What I find funny about our IAS system is that the IAS officers who govern departments are usually not very well versed with the department’s core principle itself! An academician, for instance, would definitely be more qualified to run the education system rather than an IAS officer, right? And an academician surely would run it better than an IAS officer, right? I always wonder how cool would it be if the UPSC categorised various departments of our country’s administration and then while offering the IAS exam, it made examinees choose a couple of administrative departments they’d like to join and work with, and then, have their exam based on that? Applicants could choose 2-3 departments so that the load can be managed effectively. Thus, an IAS pass-out interested in Education may be appointed accordingly; whereas a pass-out interested in Science and Technology may be appointed accordingly.
Okay… I am drifting away from the topic. No matter how funny I find the IAS system, it is still not as broken as our higher education system.

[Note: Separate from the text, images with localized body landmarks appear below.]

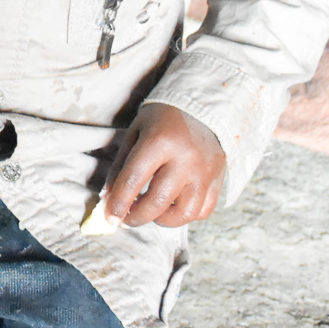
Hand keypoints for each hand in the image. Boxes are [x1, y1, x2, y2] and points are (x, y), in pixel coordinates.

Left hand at [103, 104, 224, 227]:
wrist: (200, 108)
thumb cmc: (161, 119)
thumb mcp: (135, 132)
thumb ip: (121, 165)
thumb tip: (109, 198)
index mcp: (160, 142)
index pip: (134, 179)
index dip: (119, 202)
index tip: (109, 217)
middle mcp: (185, 159)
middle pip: (158, 201)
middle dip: (136, 216)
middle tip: (125, 219)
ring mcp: (205, 172)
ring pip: (184, 213)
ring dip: (162, 220)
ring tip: (150, 212)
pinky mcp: (219, 180)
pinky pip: (203, 211)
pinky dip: (185, 216)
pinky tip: (171, 207)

So the point here is… while it’s okay for IAS officers to govern majority of the departments, some of the departments of the government machinery MUST have specialised heads running them. Nobody understands education better than an academician so why not let a group of academicians run the system? Let the best academicians form a body – a constitutional body – that is independent of the government. Let the body frame laws for universities and each university and all institutes (private or government) must follow them. This constitutional body can have its presence in each state by presence of a committee and the state committee will be required to enforce the laws laid by the central body in each university and colleges, state-run or deemed, of that particular state. Everything that pertains to imparting education must be governed and moderated by this body. Even exams – or whatever evaluation system they put into place.
Our constitutional bodies are awesome, I have to say. They are one of the finest things about our country’s governance. The Election Commission? Super awesome! The CAG? Super, super awesome! So why not develop a Commission for Governance of Education? If the involvement of the government is taken away, and if a central body is formed to control the education system, the country can be blessed with a far better system of education. For instance, load-based system that makes us study so many useless subjects is only because government tries to gain benefits out of the system. If we took away the government from the equation, a lot of issues will solve automatically. Where there is government, there is politics, and it is very dangerous to let politics linger around the education system.

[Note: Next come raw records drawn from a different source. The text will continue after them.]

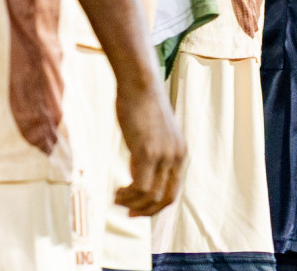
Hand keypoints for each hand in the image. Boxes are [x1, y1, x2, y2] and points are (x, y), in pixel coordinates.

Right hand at [111, 80, 184, 216]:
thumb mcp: (152, 133)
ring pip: (151, 196)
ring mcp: (164, 155)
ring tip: (117, 197)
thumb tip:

With India being one of the youngest countries in the world, our education system will define the future of the country. And it needs reforms, lots of them. Some might say “itna toh hota hai na India mein, doosre developing countries dekho…”. True, I agree. But things aren’t right till they are right. So while our education is better than that in a lot of other developing countries, it is not the best, and it certainly is miles behind when we compare it with the systems of the western world – that western world to which every other Indian wants to compare every other stat of India.
To conclude, like I always say, giving the right to education won’t work unless you give the right education.